My second question: in the above example the basis vectors $e_i$ are not alternating multilinear functions, so how does the wedge product make sense here? How are we to interpret it in view of the definition I gave?

My third question: my current interpretation of differential forms comes straight from their definition, so they are a function that assigns to each point in the manifold an alternating tensor. Does there exist a geometric interpretation of the wedge product of differential forms (or even just differential forms themselves for that matter) similar to the wedge product of vectors?

Answer 1

The global interpretation you are probably looking for makes use of the language of fibre bundles.

First, a differential $k$-form on a manifold $M$ is a section of the $k$-th exterior power of the cotangent bundle over $M$. This just means that if $\omega$ is a $k$-form on $M$ then you can look at it at a point $p$ of $M$, and this will give you a skew-symmetric tensor $\omega_p \colon \Lambda^k T_pM \to \mathbb R$. The map $p \in M \mapsto \omega_p \in \Lambda^k T_p^*M$ is smooth.
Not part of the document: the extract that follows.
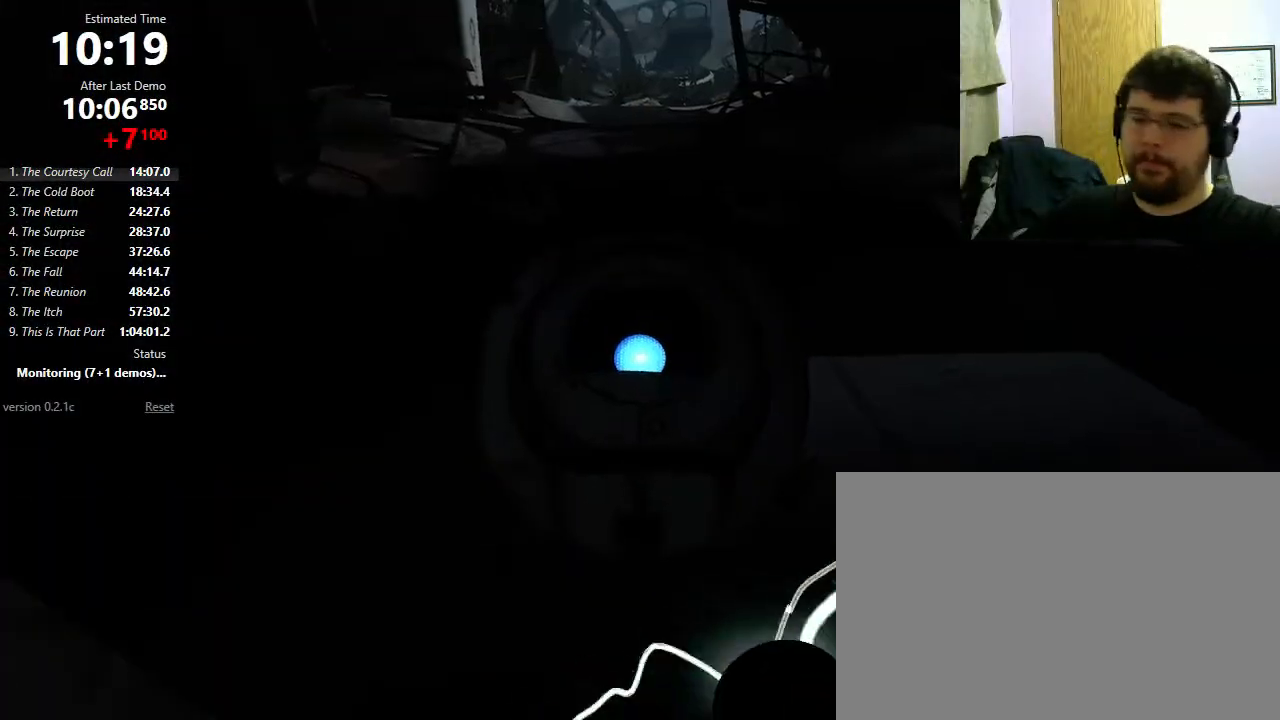
{"keys": ["w"], "mouse": [], "events": [[267, "shift", "up"]]}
Now take a $k$-form $\omega$ and an $l$-form $\eta$ on $M$. Then $\omega \wedge \eta$ is a $(k+l)$-form, and its global interpretation is exactly as above. You are right to consider $\wedge$ as a product in the set of differential forms over $M$.
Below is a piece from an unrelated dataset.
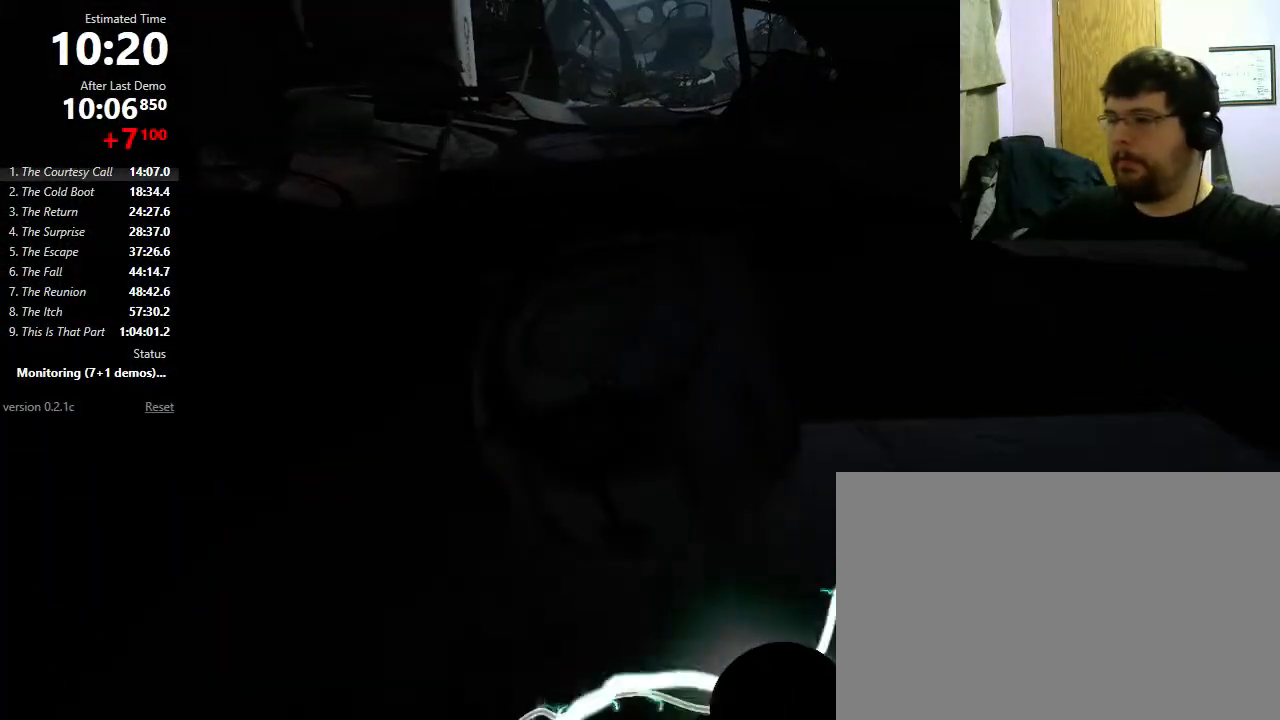
{"keys": ["w"], "mouse": [], "events": []}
Regarding your second question, a $k$-vector is a section of the $k$-th exterior power of the tangent bundle over $M$ (e.g. $e_1 \wedge e_2$ as in your question is a $2$-vector). You can define a wedge product for $k$-vectors too, just take the same formal properties of the wedge product for forms and apply them to $k$-vectors.
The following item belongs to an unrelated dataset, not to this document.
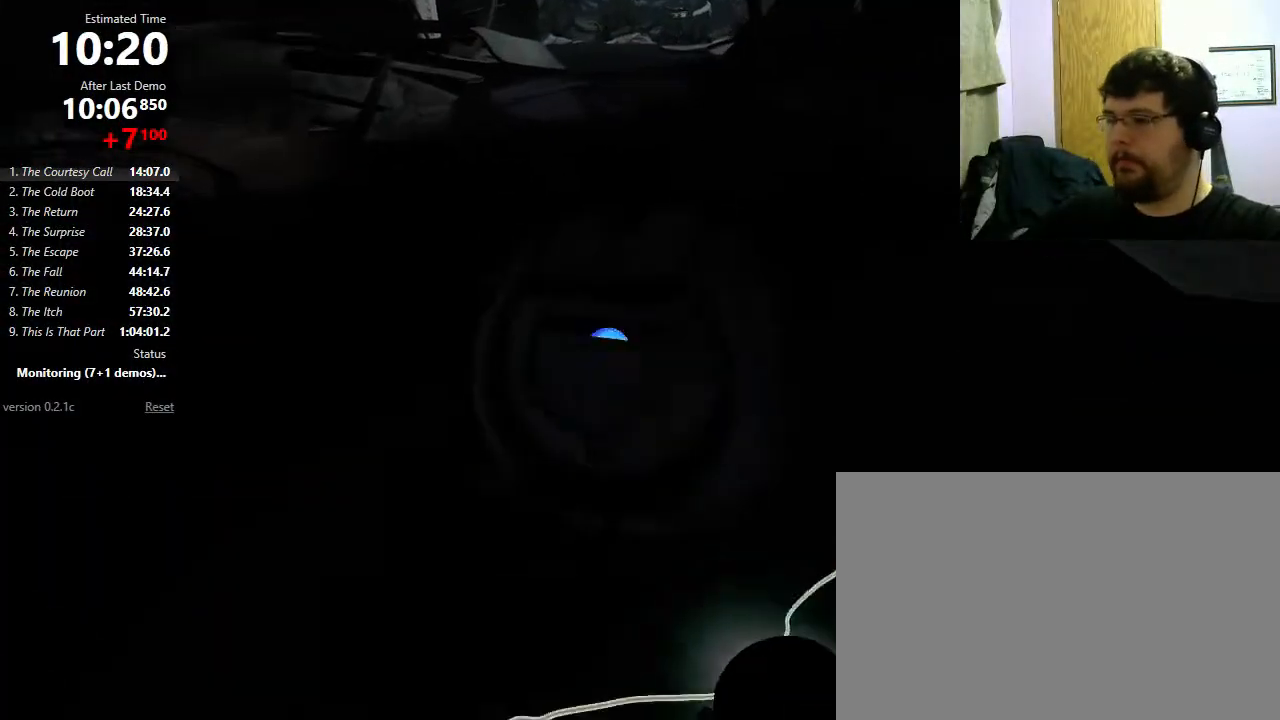
{"keys": ["a"], "mouse": [], "events": [[367, "a", "down"], [367, "w", "up"]]}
I comment on your third question. Formally, vectors and covectors are completely different geometric objects. Likewise, $k$-forms and $k$-vectors are totally different. Nonetheless, they share the same properties with respect to $\wedge$, and sometimes they can be identified in a canonical way. For instance, when you have a metric tensor $g$ on your manifold (an inner product at each tangent space), then there is a canonical isomorphism $X_p \in T_pM \mapsto g_p(X_p,{}\cdot{}) \in T_p^*M$ transforming a tangent vector to a covector. You can extend this identification to $k$-vectors and $k$-forms as well. It is then obvious that the geometric interpretation you can give to operations with $k$-forms is the same as if you were using $k$-vectors.

Answer 2

First: The form $\omega\wedge\tau$ will necessarily be pointwise, since it's a tensor, and tensors are pointwise. I'm not sure what kind of answer you're hoping for.

Third: You can use Poincare duality and try to interpret closed forms in terms of that language. However, you should understand the use of forms; a major point of their existence is to be integrated. My advice it to ditch the need for geometric intuition and learn to compute in local coordinates with these objects.